§ DOCUMENT PASSAGE
——————

A and B ran a race of 480 m. In the first heat, A gives B a head start of 48 m and beats him by 1/10 th of a minute. In the second heat, A gives B a head start of 144 m and is beaten by 1/30 th of a minute. What is B’s speed in m/s?

A and B ran, at their respective constant rates, a race of 480 m. In the first heat, A gives B a head start of 48 m and beats him by 1/10th of a minute. In the second heat, A gives B a head start of 144 m and is beaten by 1/30th of a minute. What is B’s speed in m/s? (A) 12 (B) 14 (C) 16 (D) 18 (E) 20

Let x be the speed of B.

Write the equation:

(480-48)/x (time of B for first heat) - 6 (seconds, time B lost to A first heat) = TIME OF A (in both heats A runs with constant rate, so the time for first and second heats are the same)=(480-144)/x (time of B for second heat) + 2 (seconds, time B won to A second heat)

A and B ran a race of 480 m. In the first heat, A gives B a head start of 48 m and beats him by 1/10th of a minute. In the second heat, A gives B a head start of 144 m and is beaten by 1/30th of a minute. What is B’s speed in m/s?

what does giving head start mean in this question???? _________________

First of all, a "head start" is a term used frequently in American pop culture. If I have a "head start" in a race, that means that, for whatever reason, I have been given permission to walk beyond the starting line and start out already at a certain distance into the race. Suppose the race is from the 0 meters mark to the 100 meters mark. The standard participants will start at 0 meters and end at 100 meters. If I am given a "head start", I am allowed to start, say, at the 20 meter mark, and during the race, I have to run only from 20 meters to 100 meters. In other words, it's an advantage given to me, usually because I am perceived as being less able to compete well on my own. It's similar to the idea of a "handicap" in a sport like golf -- you can read more about that here: http://en.wikipedia.org/wiki/Handicapping

So, in the question you describe: In the first heat, A runs the full 480 meter, and B (with a head start of 48 m) runs a total distance of 480 - 48 = 432 meters. In that heat, A beat B by 1/10 of a minute, i.e. 6 seconds. It took B six seconds longer to finish.

In the second heat, A runs the full 480 m, and B (now with a head start of 144 m) runs a total distance of 480 - 144 = 336 meters. In that heat, B beat A by 1/30 of a minute, i.e. 2 seconds. It took B 2 seconds fewer to finish.

D = RT, so T = D/R

We will let t be the time it takes A to run the 480. Let vA be A's speed, and vB be B's speed. Then, we have

(1) t = 480/vA

(2) t + 6 = 432/vB

(3) t - 2 = 336/vB

Subtract equation (3) from equation (2), and we are left with: 8 = 96/vB --> 8vB = 96 ---> vB = 12 m/s

Does that make sense? Please let me know if you have any questions.

——————

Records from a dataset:
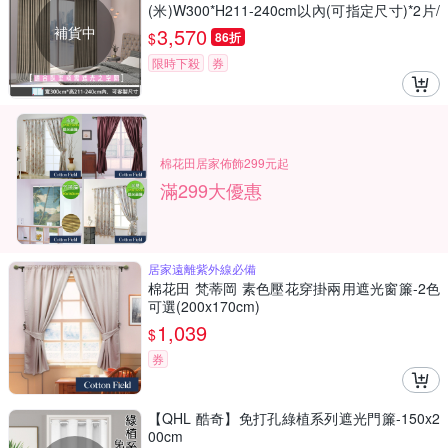
(米)W300*H211-240cm以內(可指定尺寸)*2片/
遮光/摺景/落地/窗簾/台灣製MIT
補貨中
3,570
$
86折
限時下殺
券
棉花田居家佈飾299元起
滿299大優惠
居家遠離紫外線必備
棉花田 梵蒂岡 素色壓花穿掛兩用遮光窗簾-2色
可選(200x170cm)
1,039
$
券
【QHL 酷奇】免打孔綠植系列遮光門簾-150x2
00cm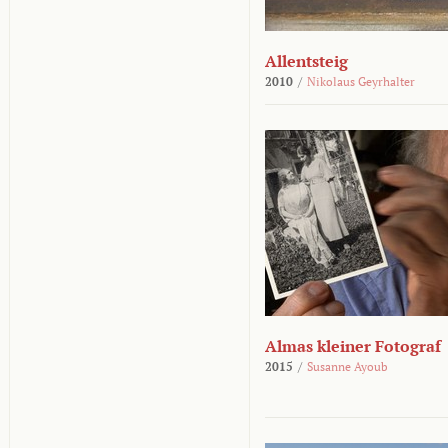
Allentsteig
2010
/
Nikolaus Geyrhalter
Almas kleiner Fotograf
2015
/
Susanne Ayoub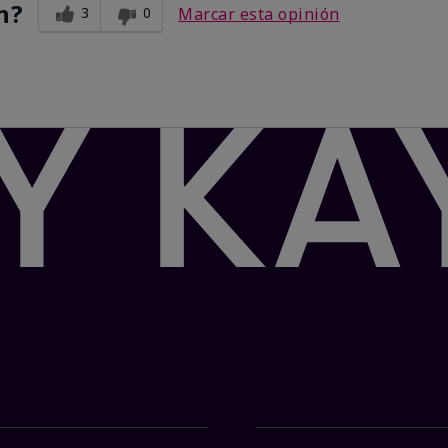
n?
3
0
Marcar esta opinión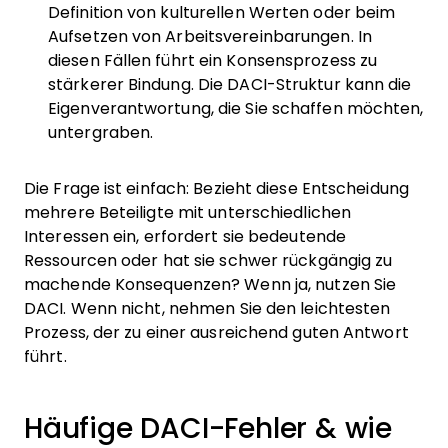
Definition von kulturellen Werten oder beim
Aufsetzen von Arbeitsvereinbarungen. In
diesen Fällen führt ein Konsensprozess zu
stärkerer Bindung. Die DACI-Struktur kann die
Eigenverantwortung, die Sie schaffen möchten,
untergraben.
Die Frage ist einfach: Bezieht diese Entscheidung
mehrere Beteiligte mit unterschiedlichen
Interessen ein, erfordert sie bedeutende
Ressourcen oder hat sie schwer rückgängig zu
machende Konsequenzen? Wenn ja, nutzen Sie
DACI. Wenn nicht, nehmen Sie den leichtesten
Prozess, der zu einer ausreichend guten Antwort
führt.
Häufige DACI-Fehler & wie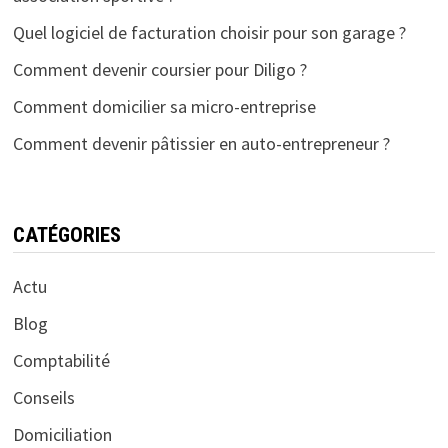
Quel logiciel de facturation choisir pour son garage ?
Comment devenir coursier pour Diligo ?
Comment domicilier sa micro-entreprise
Comment devenir pâtissier en auto-entrepreneur ?
CATÉGORIES
Actu
Blog
Comptabilité
Conseils
Domiciliation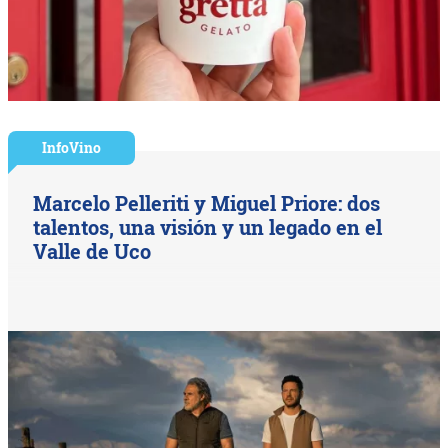
InfoVino
Marcelo Pelleriti y Miguel Priore: dos
talentos, una visión y un legado en el
Valle de Uco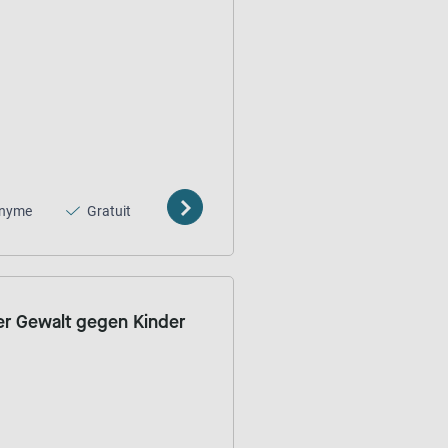
nyme
Gratuit
ter Gewalt gegen Kinder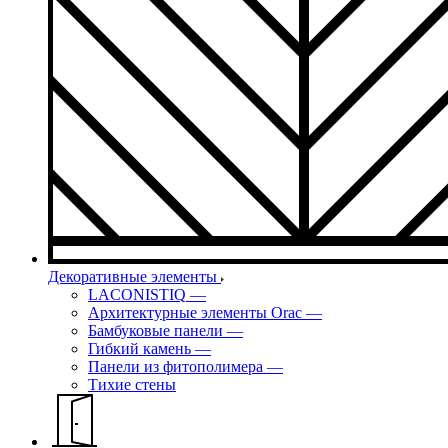
Декоративные элементы
LACONISTIQ
—
Архитектурные элементы Orac
—
Бамбуковые панели
—
Гибкий камень
—
Панели из фитополимера
—
Тихие стены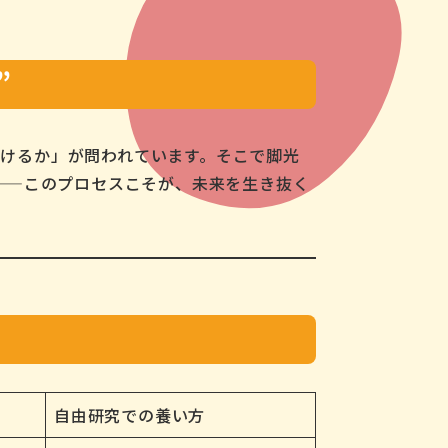
”
続けるか」が問われています。そこで脚光
——このプロセスこそが、未来を生き抜く
自由研究での養い方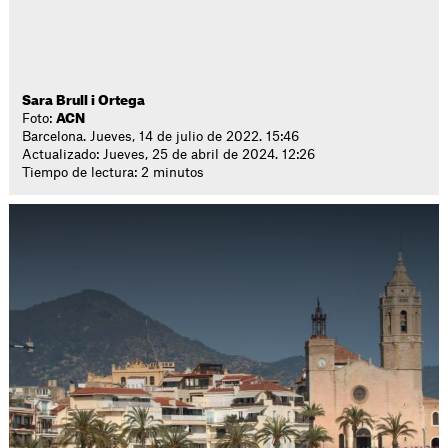
Sara Brull i Ortega
Foto:
ACN
Barcelona. Jueves, 14 de julio de 2022. 15:46
Actualizado: Jueves, 25 de abril de 2024. 12:26
Tiempo de lectura: 2 minutos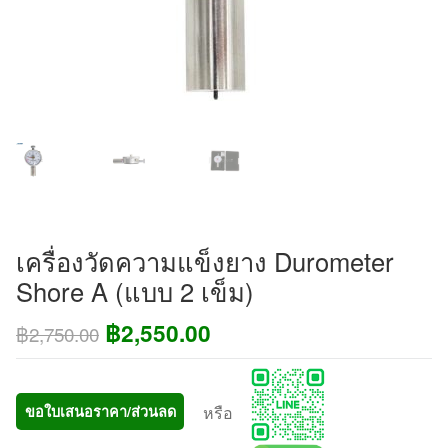
เครื่องวัดความแข็งยาง Durometer
Shore A (แบบ 2 เข็ม)
Original
Current
฿
2,550.00
฿
2,750.00
price
price
was:
is:
หรือ
ขอใบเสนอราคา/ส่วนลด
฿2,750.00.
฿2,550.00.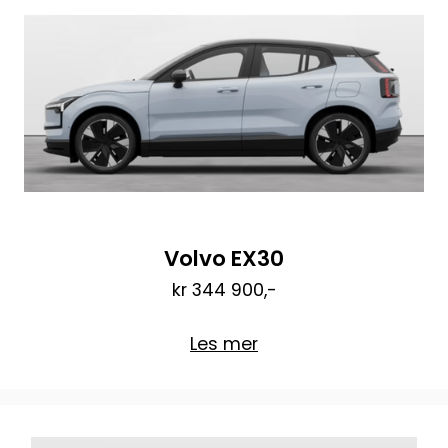
Volvo EX30
kr 344 900,-
Les mer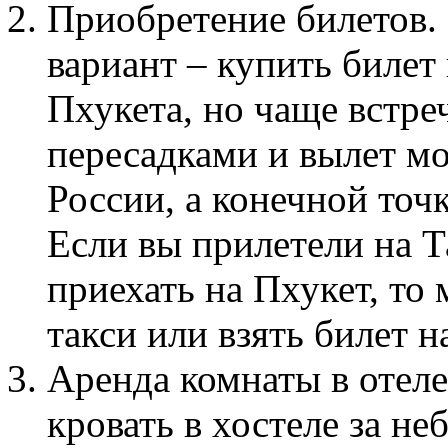
Приобретение билетов.
вариант – купить билет
Пхукета, но чаще встре
пересадками и вылет м
России, а конечной точ
Если вы прилетели на Т
приехать на Пхукет, то
такси или взять билет н
Аренда комнаты в отеле
кровать в хостеле за н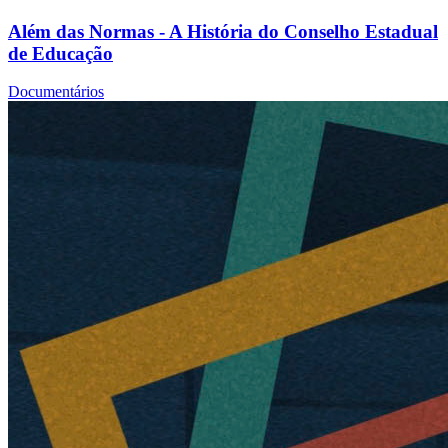
Além das Normas - A História do Conselho Estadual
de Educação
Documentários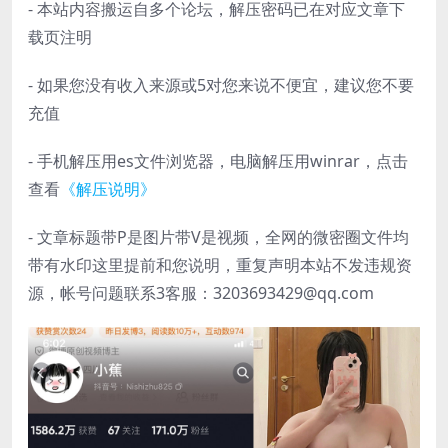
- 本站内容搬运自多个论坛，解压密码已在对应文章下
载页注明
- 如果您没有收入来源或5对您来说不便宜，建议您不要
充值
- 手机解压用es文件浏览器，电脑解压用winrar，点击
查看
《解压说明》
- 文章标题带P是图片带V是视频，全网的微密圈文件均
带有水印这里提前和您说明，重复声明本站不发违规资
源，帐号问题联系3客服：3203693429@qq.com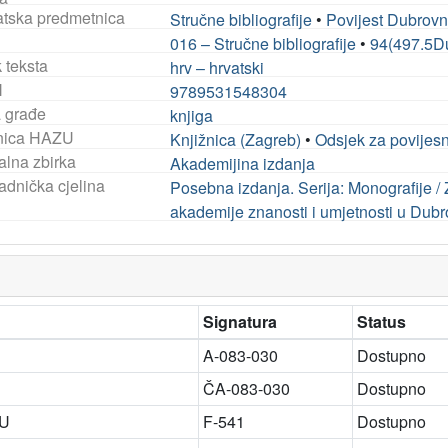
tska predmetnica
Stručne bibliografije
•
Povijest Dubrovn
016 – Stručne bibliografije
•
94(497.5Du
 teksta
hrv – hrvatski
N
9789531548304
a građe
knjiga
nica HAZU
Knjižnica (Zagreb)
•
Odsjek za povijes
alna zbirka
Akademijina izdanja
adnička cjelina
Posebna izdanja. Serija: Monografije /
akademije znanosti i umjetnosti u Dub
Signatura
Status
A-083-030
Dostupno
ČA-083-030
Dostupno
ZU
F-541
Dostupno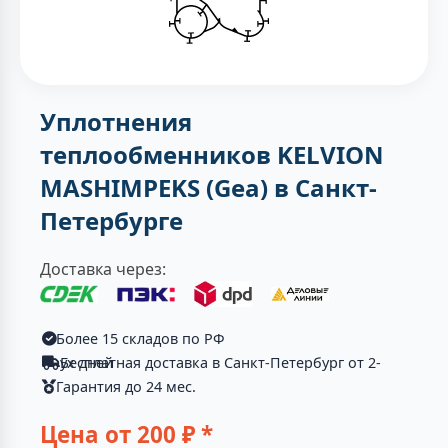
Уплотнения
теплообменников KELVION
MASHIMPEKS (Gea) в Санкт-
Петербурге
Доставка через:
Более 15 складов по РФ
Бесплатная доставка в Санкт-Петербург от 2-ух дней
Гарантия до 24 мес.
Цена от
200
₽ *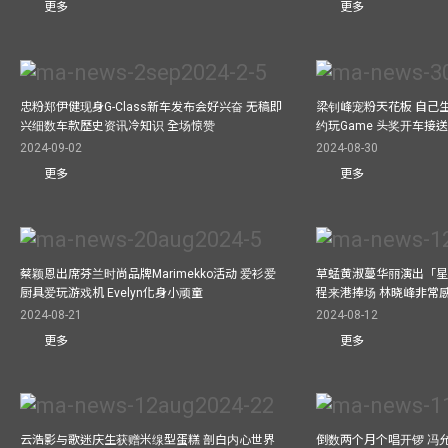
更多
更多
忠粉郑伊健现身G-Class新车发布会好兴奋 无稿即
梁钊峰宠粉天花板 自己生
兴细数车款歷史资讯冷知识 全场惊赞
约玩Game 头奖开车接
2024-09-02
2024-08-30
更多
更多
蔡颖恩出席芬兰时尚品牌Marimekko活动 爱衫爱
草蜢黄淑蔓华丽演出「星光
厨具爱玩游戏机 Evelyn化身小顽童
程来港捧场 林晓峰非常
2024-08-21
2024-08-12
更多
更多
云浩影与歌迷庆生获赠米缐型蛋糕 剖白内心世界
倒数两个月个唱开锣 冯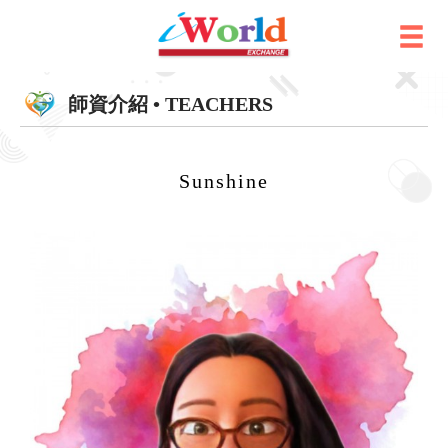
師資介紹 • TEACHERS
Sunshine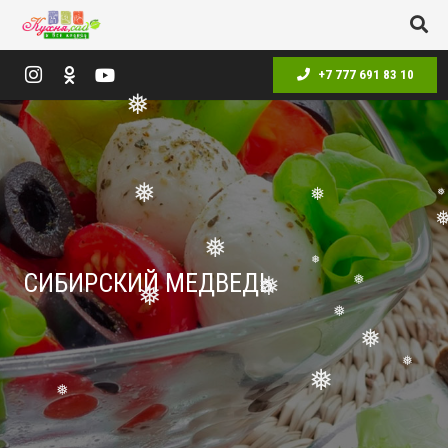
❅
+7 777 691 83 10
❅
❅
❅
❅
❅
❅
СИБИРСКИЙ МЕДВЕДЬ
❅
❅
❅
❅
❅
❅
❅
❅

——————

§ TO DO
1. In the race problem thread, a "head start" is likened to a handicap in what sport?
2. Extend the race problem thread onward from its final line.

§ ANSWERS TO EACH TASK
1. Golf.

2.
Mike _________________

Mike McGarry Magoosh Test Prep

Last edited by mikemcgarry on 11 Jan 2012, 08:44, edited 2 times in total.

We will let t be the time it takes A to run the 480. Let vA be A's speed, and vB be B's speed. Then, we have

(1) t = 480/vA

(2) t + 6 = 432/vB

(3) t + 2 = 336/vB

Mike, I think the 3rd equation should be t-2 =336/vB, because it is stated in the question that A got beaten by B. So according to that the answer should come out to be 12m/s.

Re: A and B ran, at their respective constant rates, a race [#permalink]
24 Feb 2012, 09:09

surendar26 wrote:

A and B ran, at their respective constant rates, a race of 480 m. In the first heat, A gives B a head start of 48 m and beats him by 1/10th of a minute. In the second heat, A gives B a head start of 144 m and is beaten by 1/30th of a minute. What is B’s speed in m/s? (A) 12 (B) 14 (C) 16 (D) 18 (E) 20

Hi!

B ran 96m less in second heat (144-48), which allowed him to “gain back” 8 seconds (from 6 loss to 2 seconds win). So, 96/8 = 12m/s.

Re: A and B ran, at their respective constant rates, a race [#permalink]
19 Apr 2013, 02:39

Expert's post

captainhunchy wrote:

A and B ran, at their respective constant rates, a race of 480 m. In the first heat, A gives B a head start of 48 m and beats him by 1/10th of a minute. In the second heat, A gives B a head start of 144 m and is beaten by 1/30th of a minute. What is B’s speed in m/s? (A) 12 (B) 14 (C) 16 (D) 18 (E) 20

I initially solved the equation like this and got the wrong answer, but don't know why??

Time of B (heat 1) = (480+48)/A + 6 ; where A = rate of A Time of B (heat 2) = (480+144)/A - 2

Since B's time is constant in both heats I will set them equal to each other.

(480+48)/A + 6 = (480+144)/A -2

528/A + 6 = 624/A -2 A = 12m/s

I know this is wrong because, this means B's rate can't be 12ms... But I don't get why the equation is wrong.

In the first heat B covers 480-48=432 meters and in the second heat B covers 480-144=336 meters, thus the times of B in two heats cannot be the same. In both heats A runs 480 meters, so the times of A in two heats are the same.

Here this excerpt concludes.